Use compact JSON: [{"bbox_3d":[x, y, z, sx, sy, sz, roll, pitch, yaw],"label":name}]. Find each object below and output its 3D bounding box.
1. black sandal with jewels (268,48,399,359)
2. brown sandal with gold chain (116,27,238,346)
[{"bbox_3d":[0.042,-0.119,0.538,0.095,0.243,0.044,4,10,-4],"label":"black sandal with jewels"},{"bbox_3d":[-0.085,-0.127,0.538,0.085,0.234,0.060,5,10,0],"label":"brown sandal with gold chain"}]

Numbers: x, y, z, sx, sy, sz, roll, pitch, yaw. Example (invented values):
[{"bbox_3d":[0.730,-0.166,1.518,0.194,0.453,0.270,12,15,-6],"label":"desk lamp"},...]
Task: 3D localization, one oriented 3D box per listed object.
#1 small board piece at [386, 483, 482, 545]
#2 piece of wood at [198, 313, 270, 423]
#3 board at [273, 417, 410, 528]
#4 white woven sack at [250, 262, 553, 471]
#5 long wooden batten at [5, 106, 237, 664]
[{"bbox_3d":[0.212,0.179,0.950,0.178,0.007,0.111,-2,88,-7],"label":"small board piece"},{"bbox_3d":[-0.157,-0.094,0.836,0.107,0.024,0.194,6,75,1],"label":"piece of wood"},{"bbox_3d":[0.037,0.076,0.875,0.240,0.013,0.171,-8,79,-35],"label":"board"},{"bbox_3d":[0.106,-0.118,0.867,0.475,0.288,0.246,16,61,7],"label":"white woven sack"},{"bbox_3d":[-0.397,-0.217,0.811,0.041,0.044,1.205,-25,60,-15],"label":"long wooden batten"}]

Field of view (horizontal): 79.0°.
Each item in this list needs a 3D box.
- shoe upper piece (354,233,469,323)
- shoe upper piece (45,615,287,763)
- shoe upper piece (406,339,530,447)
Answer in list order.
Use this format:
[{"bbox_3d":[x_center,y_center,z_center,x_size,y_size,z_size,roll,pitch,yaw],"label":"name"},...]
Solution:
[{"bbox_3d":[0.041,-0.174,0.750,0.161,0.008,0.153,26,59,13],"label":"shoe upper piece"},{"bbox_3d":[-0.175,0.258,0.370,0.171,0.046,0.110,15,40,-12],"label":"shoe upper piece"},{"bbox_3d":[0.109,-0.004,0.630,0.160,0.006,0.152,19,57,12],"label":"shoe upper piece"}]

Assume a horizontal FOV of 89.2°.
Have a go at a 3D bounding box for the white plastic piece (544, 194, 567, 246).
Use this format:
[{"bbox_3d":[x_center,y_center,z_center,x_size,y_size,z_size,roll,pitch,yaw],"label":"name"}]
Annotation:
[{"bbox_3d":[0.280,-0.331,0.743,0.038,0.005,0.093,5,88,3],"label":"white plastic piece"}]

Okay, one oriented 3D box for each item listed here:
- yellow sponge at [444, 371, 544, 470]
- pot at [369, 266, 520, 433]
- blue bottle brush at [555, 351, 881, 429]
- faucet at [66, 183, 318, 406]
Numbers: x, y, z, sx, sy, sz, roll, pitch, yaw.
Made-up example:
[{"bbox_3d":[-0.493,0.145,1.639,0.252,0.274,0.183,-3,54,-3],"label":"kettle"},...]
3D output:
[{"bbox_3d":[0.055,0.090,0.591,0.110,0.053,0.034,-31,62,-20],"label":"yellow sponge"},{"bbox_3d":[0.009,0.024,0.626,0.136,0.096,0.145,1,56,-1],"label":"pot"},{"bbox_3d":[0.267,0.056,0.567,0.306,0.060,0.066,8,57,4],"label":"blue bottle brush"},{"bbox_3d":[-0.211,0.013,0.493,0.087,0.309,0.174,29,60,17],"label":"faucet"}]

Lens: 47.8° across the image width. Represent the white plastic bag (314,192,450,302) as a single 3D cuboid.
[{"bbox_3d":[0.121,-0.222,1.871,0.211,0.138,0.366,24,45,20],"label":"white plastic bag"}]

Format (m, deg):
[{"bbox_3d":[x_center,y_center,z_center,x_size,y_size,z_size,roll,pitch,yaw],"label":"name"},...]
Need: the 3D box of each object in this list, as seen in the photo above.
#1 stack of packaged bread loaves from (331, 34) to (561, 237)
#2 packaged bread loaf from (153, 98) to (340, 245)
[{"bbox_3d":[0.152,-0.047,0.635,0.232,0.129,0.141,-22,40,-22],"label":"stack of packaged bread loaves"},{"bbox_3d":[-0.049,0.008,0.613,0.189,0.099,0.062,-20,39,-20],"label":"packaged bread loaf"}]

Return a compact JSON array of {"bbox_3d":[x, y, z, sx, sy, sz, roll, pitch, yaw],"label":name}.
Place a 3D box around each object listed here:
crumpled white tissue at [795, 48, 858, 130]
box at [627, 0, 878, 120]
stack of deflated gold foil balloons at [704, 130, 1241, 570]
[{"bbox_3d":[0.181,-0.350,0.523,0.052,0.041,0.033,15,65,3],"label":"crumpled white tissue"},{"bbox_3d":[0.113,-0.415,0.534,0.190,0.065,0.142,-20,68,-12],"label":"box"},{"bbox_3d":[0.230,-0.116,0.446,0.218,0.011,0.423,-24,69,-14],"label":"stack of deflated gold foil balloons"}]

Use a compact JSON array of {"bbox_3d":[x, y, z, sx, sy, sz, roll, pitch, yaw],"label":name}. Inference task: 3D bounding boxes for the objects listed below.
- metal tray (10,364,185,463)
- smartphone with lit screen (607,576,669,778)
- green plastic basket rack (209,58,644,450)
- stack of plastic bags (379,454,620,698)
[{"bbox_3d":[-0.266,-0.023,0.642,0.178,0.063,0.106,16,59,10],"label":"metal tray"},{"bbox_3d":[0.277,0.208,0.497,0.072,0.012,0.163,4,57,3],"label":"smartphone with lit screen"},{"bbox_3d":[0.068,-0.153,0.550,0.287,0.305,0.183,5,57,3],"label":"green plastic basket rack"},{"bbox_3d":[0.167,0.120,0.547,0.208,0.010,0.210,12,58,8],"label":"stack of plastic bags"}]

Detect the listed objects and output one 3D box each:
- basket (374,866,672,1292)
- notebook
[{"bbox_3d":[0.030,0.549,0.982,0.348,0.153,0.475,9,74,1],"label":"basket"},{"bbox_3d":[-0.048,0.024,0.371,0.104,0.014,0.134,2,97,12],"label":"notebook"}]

Prompt: Starting at the line above that contains "stack of deflated gold foil balloons at", repeat each line exactly up to and including the line that contains "- green plastic basket rack (209,58,644,450)", and stop there.

Reply to the task:
stack of deflated gold foil balloons at [704, 130, 1241, 570]
[{"bbox_3d":[0.181,-0.350,0.523,0.052,0.041,0.033,15,65,3],"label":"crumpled white tissue"},{"bbox_3d":[0.113,-0.415,0.534,0.190,0.065,0.142,-20,68,-12],"label":"box"},{"bbox_3d":[0.230,-0.116,0.446,0.218,0.011,0.423,-24,69,-14],"label":"stack of deflated gold foil balloons"}]

Use a compact JSON array of {"bbox_3d":[x, y, z, sx, sy, sz, roll, pitch, yaw],"label":name}. Inference task: 3D bounding boxes for the objects listed below.
- metal tray (10,364,185,463)
- smartphone with lit screen (607,576,669,778)
- green plastic basket rack (209,58,644,450)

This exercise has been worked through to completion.